Minimum wage laws that apply to certified nursing assistants are the same as for any occupation. As of May 2011, the federal minimum wage is $7.25 an hour. Some states have higher minimum wages, and hospitals and other employers in those states must follow the state wage law if it is more beneficial to employees. Since federal labor laws cover all hospitals and most other health care facilities, the federal minimum wage covers hospital employees in states with lower minimum wages or no minimum wage.
Certified nursing assistants receive 1.5 times their hourly wage for all labor that exceeds 40 hours for a workweek.

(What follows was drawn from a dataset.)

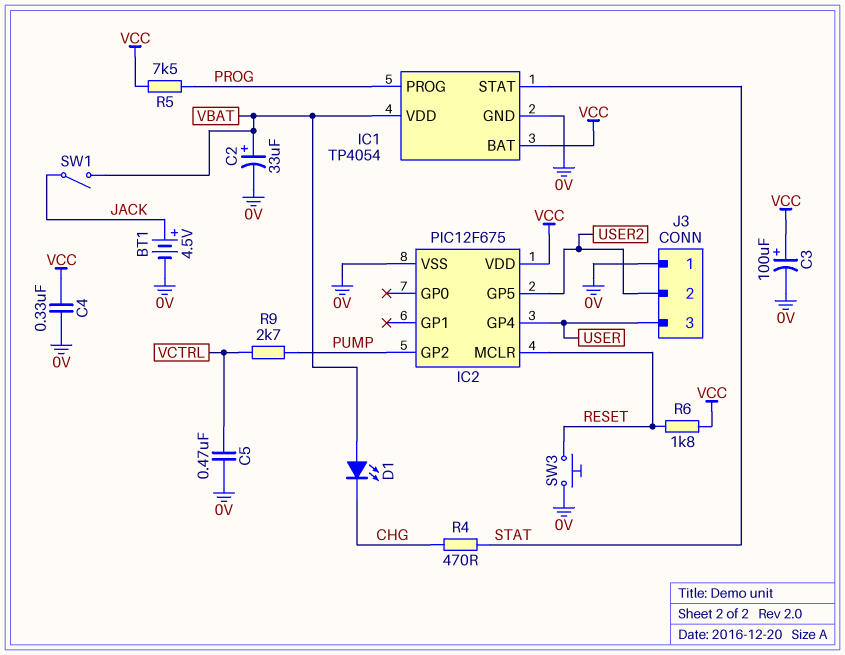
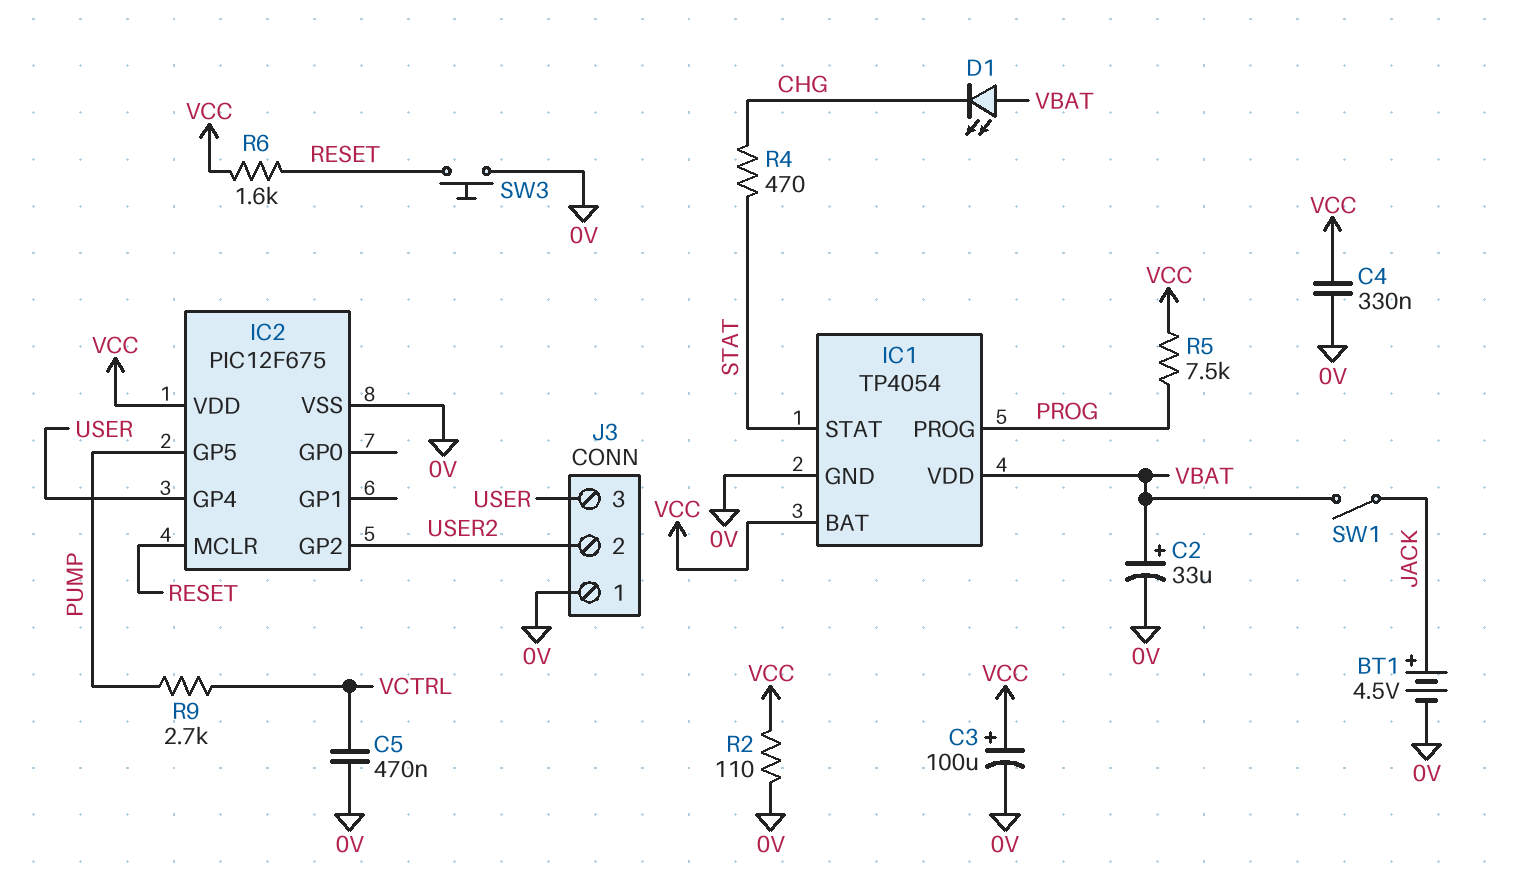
IC2 pin GP2: PUMP -> USER2
IC2 pin GP5: USER2 -> PUMP
R2: none -> 110 (0V, VCC)
R6: 1.8k (RESET, VCC) -> 1.6k (RESET, VCC)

Employers might not owe registered nurses overtime pay because RNs are "learned professionals," according to the United States Department of Labor regulations, and thus might be exempt from overtime pay coverage under federal labor laws. CNAs, as well as licensed practical nurses, do not have an exemption as a learned professional and thus have a right to overtime pay.
CNAs may be subject to different schedules for the purpose of determining overtime. Instead of using a single 40-hour workweek, as is standard in most industries, health care facilities such as hospitals can pay overtime to employees when they exceed 80 hours during a two-week span. These employees also must receive overtime pay when working more than eight hours a day. Employees must agree to this alternative overtime tracking method in advance. Although health care facilities can use both the 40-hour week and the "8 and 80" system for different employees, they must apply only one or the other to each individual employee.
Employers can schedule certified nursing assistants to work any number of hours based on federal labor laws. At the time of publication, 16 states had laws or regulations limiting mandatory overtime, but CNAs in those states should check whether their state's rules apply only to registered nurses and licensed practical nurses or cover CNAs as well. The laws limit employers' ability to schedule mandatory overtime except in legitimate emergencies. States with laws and regulations include Arkansas, Connecticut, Illinois, Maryland, Minnesota, New Jersey, New Hampshire, New York, Oregon, Pennsylvania, Rhode Island, Texas, Washington, West Virginia, California and Missouri. Bills are pending in Florida, Massachusetts and Vermont.